Intrinsic camera parameters>
++++++
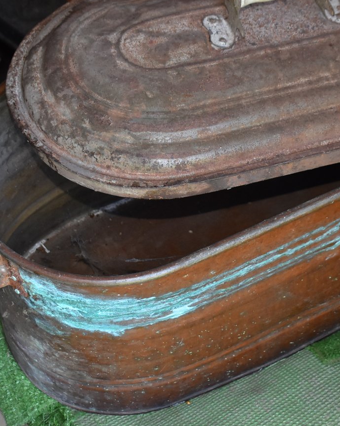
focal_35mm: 89
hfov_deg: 17.3
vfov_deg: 21.5
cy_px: 182
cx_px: 190
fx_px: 1119
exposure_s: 1/125
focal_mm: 32
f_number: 4.5
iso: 900
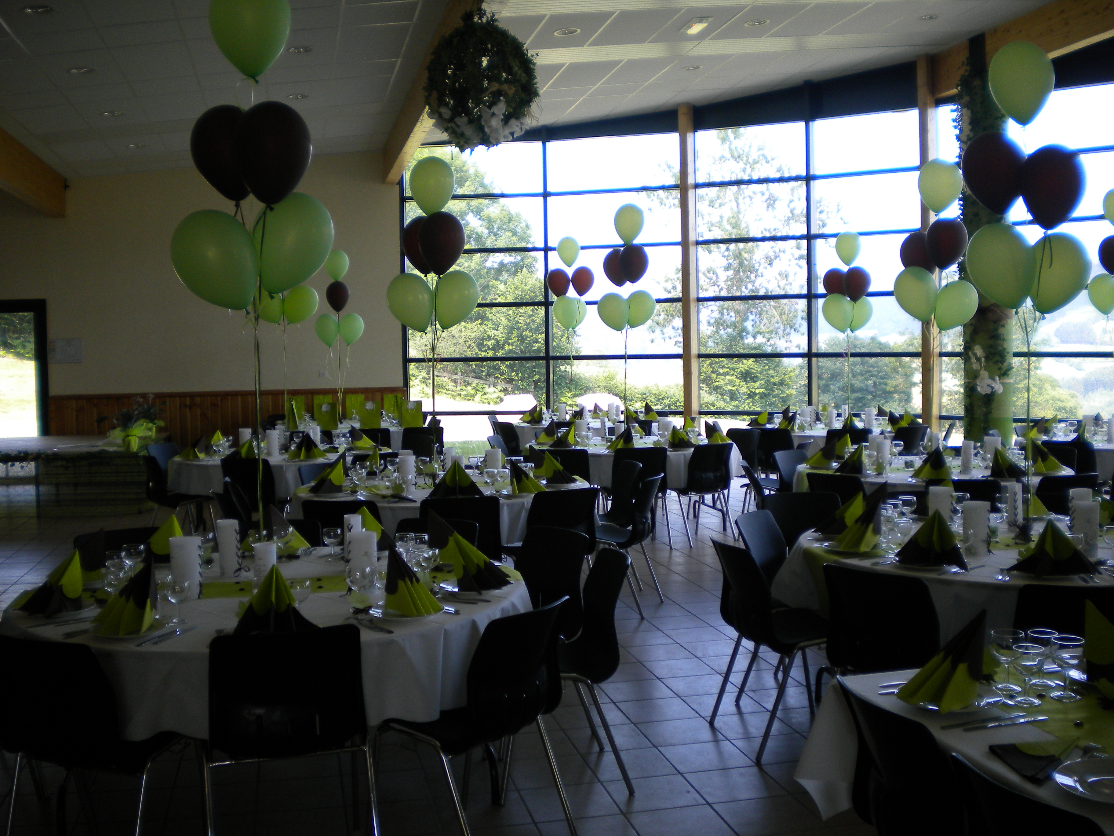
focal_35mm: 35
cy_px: 418
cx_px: 557
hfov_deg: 52.6
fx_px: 1126
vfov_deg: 40.7
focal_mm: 6.3
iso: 80
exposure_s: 1/105
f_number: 3.1
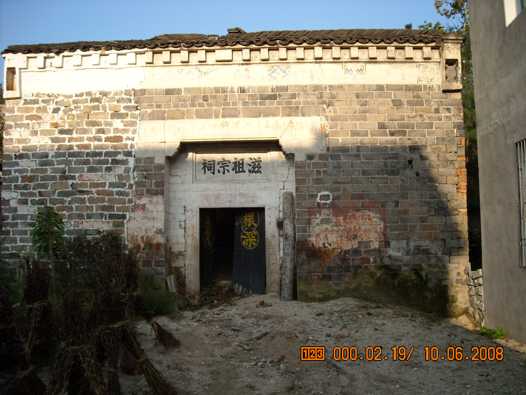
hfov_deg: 52.6
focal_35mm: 35
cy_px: 198
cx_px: 263
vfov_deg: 40.7
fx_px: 532
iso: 64
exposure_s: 1/154
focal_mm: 5.7
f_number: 5.6
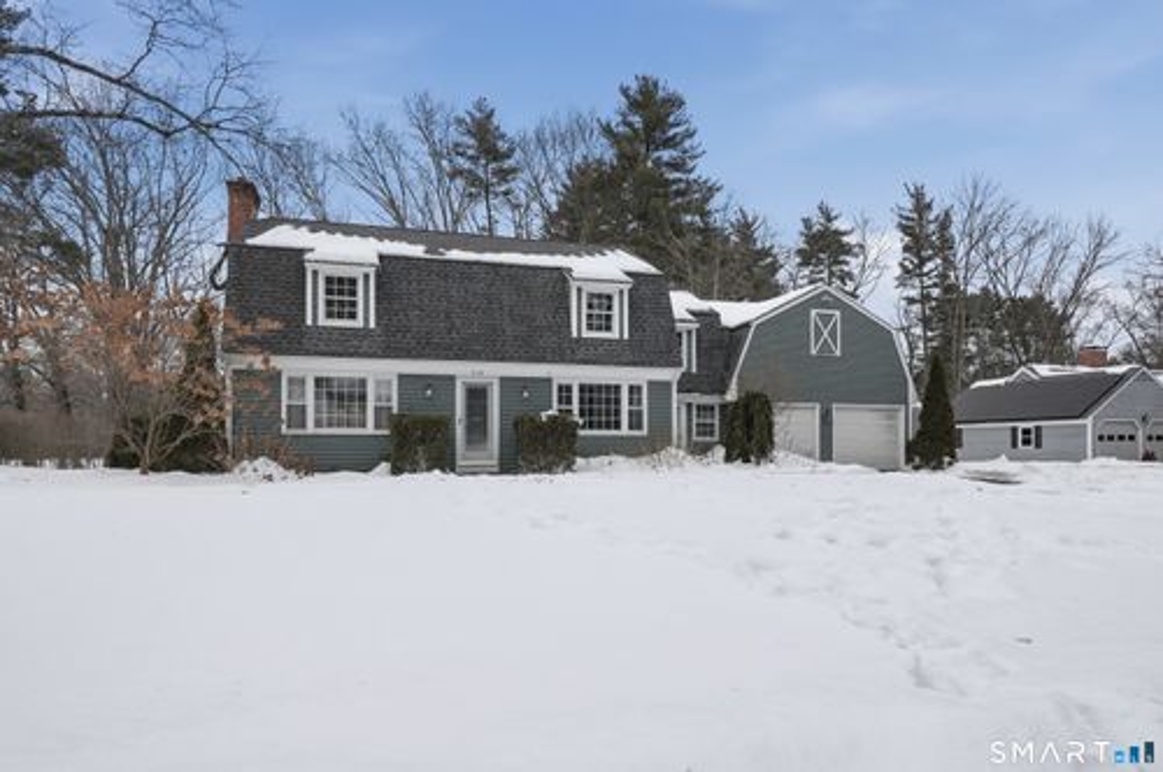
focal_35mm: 21
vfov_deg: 59.4
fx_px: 678
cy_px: 386
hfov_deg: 81.3
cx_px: 582
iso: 400
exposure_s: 1/4000
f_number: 7.1
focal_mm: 14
++++++
Task objective>
Print exactly the stretch of lines beginning with the one that holds "focal_35mm: 21" and ending at the last line above.

Task result>
focal_35mm: 21
vfov_deg: 59.4
fx_px: 678
cy_px: 386
hfov_deg: 81.3
cx_px: 582
iso: 400
exposure_s: 1/4000
f_number: 7.1
focal_mm: 14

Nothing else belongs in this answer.